_PASSAGE PROVIDED_

Our Edible Landscape

Elderflowers, soon to be elderberries, soon to be elderberry wine.

It must have been close to a hundred degrees in the hoop-house. After weeding down one row of tomatoes, cucumbers, squash, and melons, I paused to put my glasses, made useless by the sweat streaming down my face, in my overall pocket before continuing. The next row, a first planting back in April, was now laden with tomatoes of all stripes and types. I snacked on the ripe cherry tomatoes as I pruned and tied up the heavy branches.

Finishing the last row, I harvested a handful of bell and jalapeno peppers before heading to the house. In the breezeway of the barn, substantial piles of red onions and garlic lay curing. Security against winter want, they provided visions of future stews and gumbos. After a quick stop in the herb garden for a fistful of cilantro, I dropped off the produce with Cindy, who was busy making salsa, and returned to my next morning task.

I am an avid procrastinator when it comes to weeding and mulching perennials. There always seems to be something more important to do, whether it’s trimming sheep’s hooves or sitting on the deck with a cup of coffee. But yesterday the looming chore rose to the top of the list. I weeded and mulched the grapes, blackberries, pawpaw orchard, and blueberry bushes. As I worked I snacked, first on the blueberries and then on the blackberries, in a comfortable rhythm. Eat berries. Pull grass. Repeat.

_PROBLEM 1_
Write out the portion of the passage about the edible landscape starting with "I am an avid" and going on through "Pull grass. Repeat.".
_PROBLEM 2_
Summarize the passage about the edible landscape in two sentences.
Base your work on the text alone.

Items from a dataset:

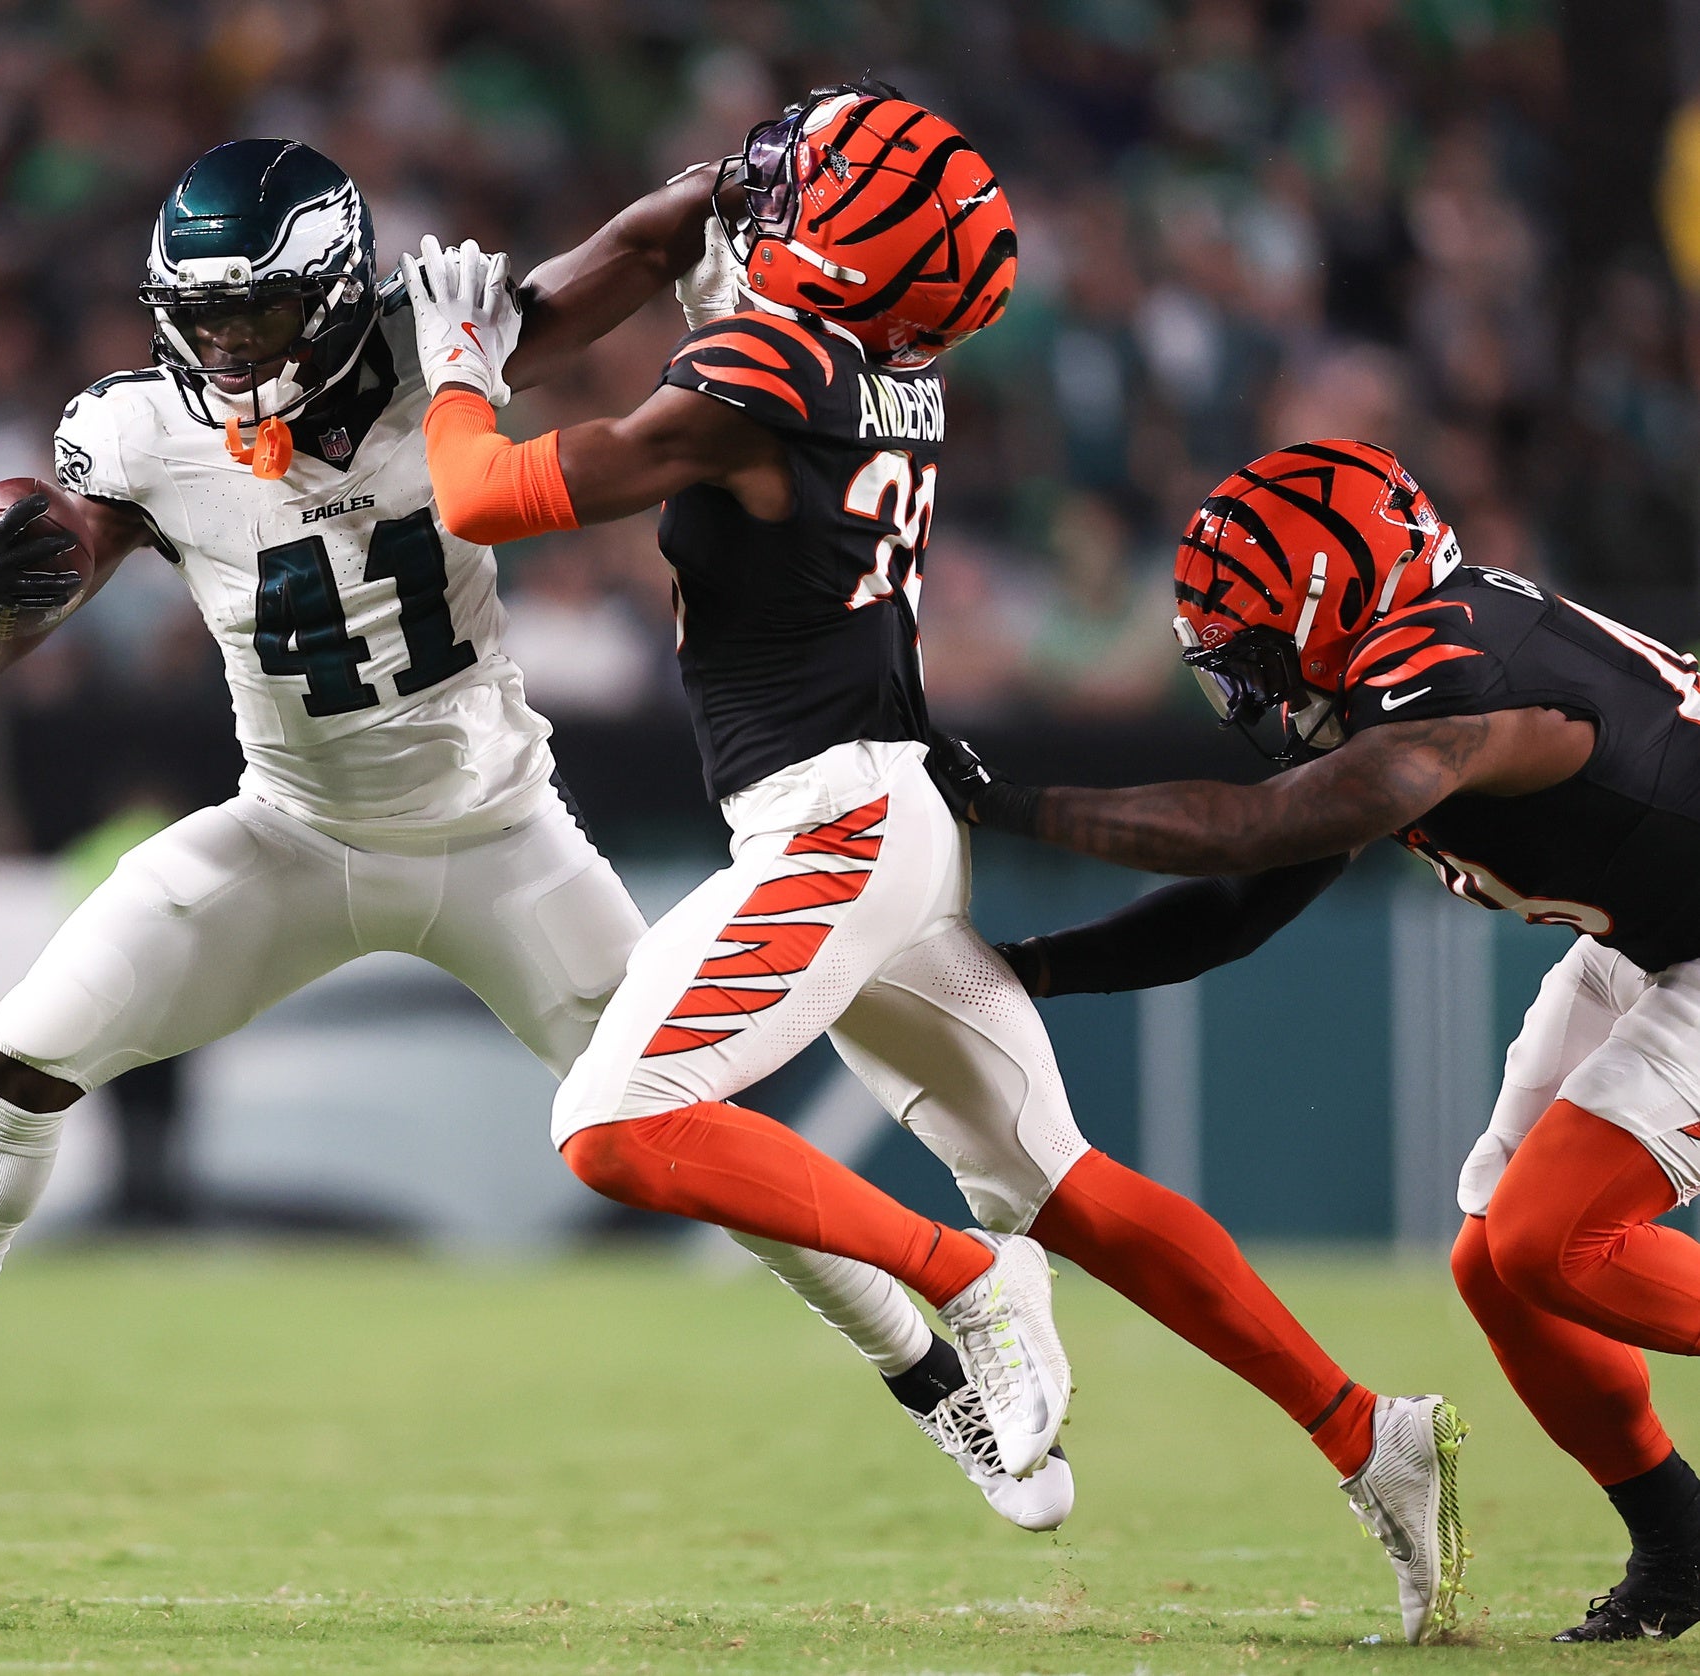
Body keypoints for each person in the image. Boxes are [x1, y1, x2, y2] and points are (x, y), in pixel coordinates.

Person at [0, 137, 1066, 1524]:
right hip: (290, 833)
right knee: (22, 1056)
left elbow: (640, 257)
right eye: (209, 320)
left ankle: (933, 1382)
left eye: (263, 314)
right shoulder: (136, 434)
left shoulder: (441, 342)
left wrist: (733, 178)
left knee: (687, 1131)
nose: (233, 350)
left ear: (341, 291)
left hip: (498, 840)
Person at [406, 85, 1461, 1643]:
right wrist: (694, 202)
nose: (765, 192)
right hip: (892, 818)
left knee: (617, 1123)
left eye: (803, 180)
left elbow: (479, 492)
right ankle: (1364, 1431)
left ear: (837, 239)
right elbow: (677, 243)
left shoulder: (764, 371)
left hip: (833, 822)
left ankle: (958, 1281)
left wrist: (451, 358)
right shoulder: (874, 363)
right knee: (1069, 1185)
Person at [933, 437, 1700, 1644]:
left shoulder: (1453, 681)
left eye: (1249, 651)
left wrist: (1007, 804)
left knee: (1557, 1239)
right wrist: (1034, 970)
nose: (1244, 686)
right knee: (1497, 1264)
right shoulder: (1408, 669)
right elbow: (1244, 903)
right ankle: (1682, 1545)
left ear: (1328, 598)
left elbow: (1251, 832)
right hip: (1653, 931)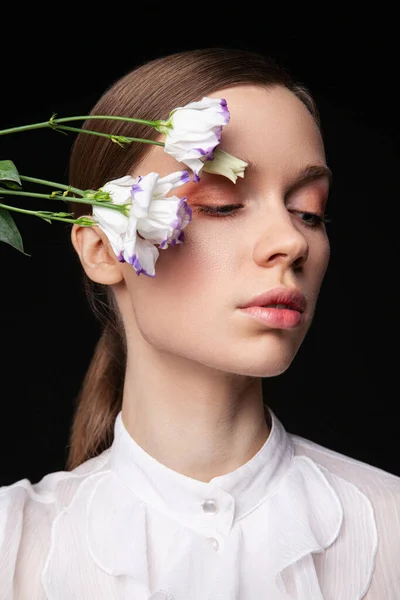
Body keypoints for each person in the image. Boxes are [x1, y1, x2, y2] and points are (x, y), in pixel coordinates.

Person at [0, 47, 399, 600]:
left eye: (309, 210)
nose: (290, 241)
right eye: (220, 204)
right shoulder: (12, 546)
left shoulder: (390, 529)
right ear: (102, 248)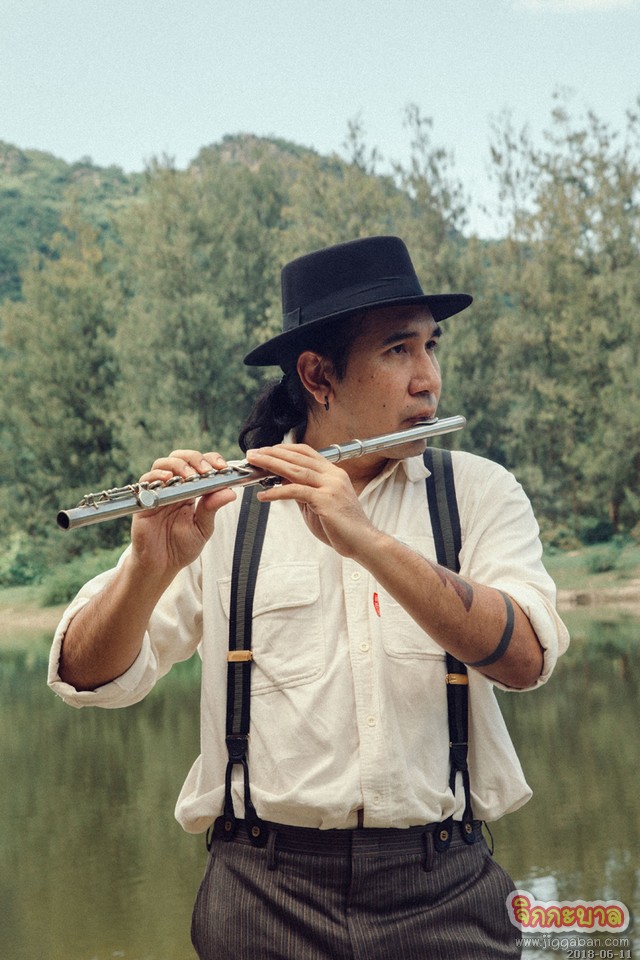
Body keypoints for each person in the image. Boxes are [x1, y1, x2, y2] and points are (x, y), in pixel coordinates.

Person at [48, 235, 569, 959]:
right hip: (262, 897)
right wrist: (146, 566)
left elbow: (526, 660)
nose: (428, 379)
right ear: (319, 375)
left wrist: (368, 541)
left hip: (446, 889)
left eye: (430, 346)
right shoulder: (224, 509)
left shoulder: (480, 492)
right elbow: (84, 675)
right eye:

_EXERCISE SOLUTION 1_
I am an avid procrastinator when it comes to weeding and mulching perennials. There always seems to be something more important to do, whether it’s trimming sheep’s hooves or sitting on the deck with a cup of coffee. But yesterday the looming chore rose to the top of the list. I weeded and mulched the grapes, blackberries, pawpaw orchard, and blueberry bushes. As I worked I snacked, first on the blueberries and then on the blackberries, in a comfortable rhythm. Eat berries. Pull grass. Repeat.

_EXERCISE SOLUTION 2_
After weeding rows of vegetables in a very hot hoop-house and snacking on ripe cherry tomatoes, the narrator harvested peppers and cilantro and brought them to Cindy, who was making salsa. Though usually a procrastinator about weeding and mulching perennials, the narrator finally tended the grapes, blackberries, pawpaw orchard, and blueberry bushes, eating berries while pulling grass.